*Untersuchter Text*.
□ □ □ □

Urteil vom Sozialgericht Köln - S 39 SO 74/13
Tenor
Die Klage wird abgewiesen.
Außergerichtliche Kosten sind nicht zu erstatten.
1
Tatbestand:
2Der Kläger begehrt die Versorgung mit einem Automatik-KfZ im Rahmen der Eingliederungshilfe.
3Der 1962 geborene, alleinstehende Kläger ist als Schwerbehinderter mit einem Grad der Behinderung (GdB) von 100 sowie den gesundheitlichen Voraussetzungen des Merkzeichens G anerkannt. Er leidet u. a. an einer psychischen Störung sowie einem inkompletten Querschnittsyndrom mit Funktionsbeeinträchtigung der unteren Extremitäten und einer ataktischen Gangstörung. Er erhält seit August 1998 Leistungen der Grundsicherung bei Erwerbsunfähigkeit von der Beigeladenen. Ferner erhielt er im Jahr 2012 von der Beigeladenen eine monatliche Pflegebeihilfe i. H. v. 175,85 € für Grundpflege sowie die hauswirtschaftliche Versorgung. Am 06.10.2012 beantragte er bei der Beigeladenen eine sofortige KfZ-Beihilfe und führte zur Begründung aus, er sei seit Jahren gezwungen, seinen Heilpraktiker abzuholen und wieder nach Hause zu bringen. Einkäufe könne er nur noch mit einem PkW durchführen. Bei seinem bisherigen PkW sei ein Motortotalschaden eingetreten. Die Beigeladene leitete diesen Antrag am 08.11.2012 an den Beklagten weiter, bei welchem der Antrag am 13.11.2012 einging. Daneben stellte der Kläger unmittelbar beim Beklagten am 19.10.2012 telefonisch einen entsprechenden Antrag. Mit Bescheid vom 20.11.2012 lehnte der Beklagte den Antrag ab: Fahrten zum Arzt oder zu ärztlich verordneten Maßnahmen könnten keine Notwendigkeit der KfZ-Hilfe im Rahmen der Eingliederungshilfe begründen, da die Krankenkasse bzw. die Beigeladene im Rahmen der Hilfen zur Gesundheit die Fahrtkosten übernehme, wenn es hierfür zwingende medizinische Gründe gebe. § 8 Abs. 1 S. 2 der Eingliederungshilfe-Verordnung mache durch die Verwendung des Tatbestandsmerkmals „insbesondere zur Teilhabe am Arbeitsleben“ deutlich, dass hierin der vom Gesetz vorgesehen Schwerpunkt der Versorgung mit einem KfZ liege. Damit seien andere Gründe zwar nicht ausgeschlossen. Sie müssten aber zumindest vergleichbar gewichtig sein. Dazu gehöre auch, dass die Notwendigkeit der Benutzung des KfZ ständig, nicht nur vereinzelt und gelegentlich bestehe. Da der Kläger Hilfe zur Pflege erhalte, habe er die Möglichkeit, die Haushaltshilfe über die Beigeladene organisieren und sich Einkäufe mitbringen zu lassen. Ferner könne er im Stadtgebiet der Beigeladenen 15 mal im Quartal den Behindertenfahrdienst der Beigeladenen nutzen. Auch für andere Aktivitäten, wie den Besuch von Freunden oder kultureller Veranstaltungen seien Fahrten nicht so regelmäßig erforderlich, dass sie Fahrten zu einem Arbeitsplatz gleichgestellt werden könnten.

□ □ □ □

*Bereitgestellte Angaben*.
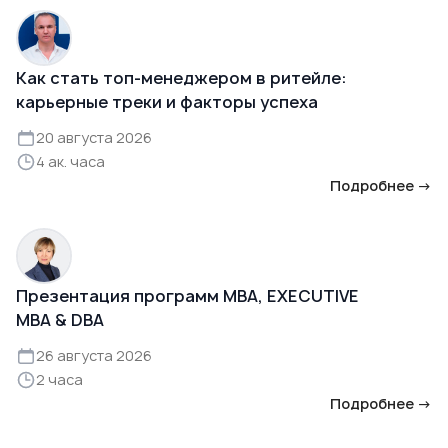
Как стать топ-менеджером в ритейле:
карьерные треки и факторы успеха
20 августа 2026
4 ак. часа
Подробнее →
Презентация программ MBA, EXECUTIVE
MBA & DBA
26 августа 2026
2 часа
Подробнее →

□ □ □ □

*Aufgabenstellung*.
Schreibe den Abschnitt des Urteils von "Außergerichtliche Kosten sind" bis "Rahmen der Eingliederungshilfe." noch einmal ab und tausche dabei "Automatik-KfZ" gegen "Elektrofahrzeug" aus. Die Einträge werden für die Bearbeitung nicht benötigt.

*Deine Lösung*.
Außergerichtliche Kosten sind nicht zu erstatten.
1
Tatbestand:
2Der Kläger begehrt die Versorgung mit einem Elektrofahrzeug im Rahmen der Eingliederungshilfe.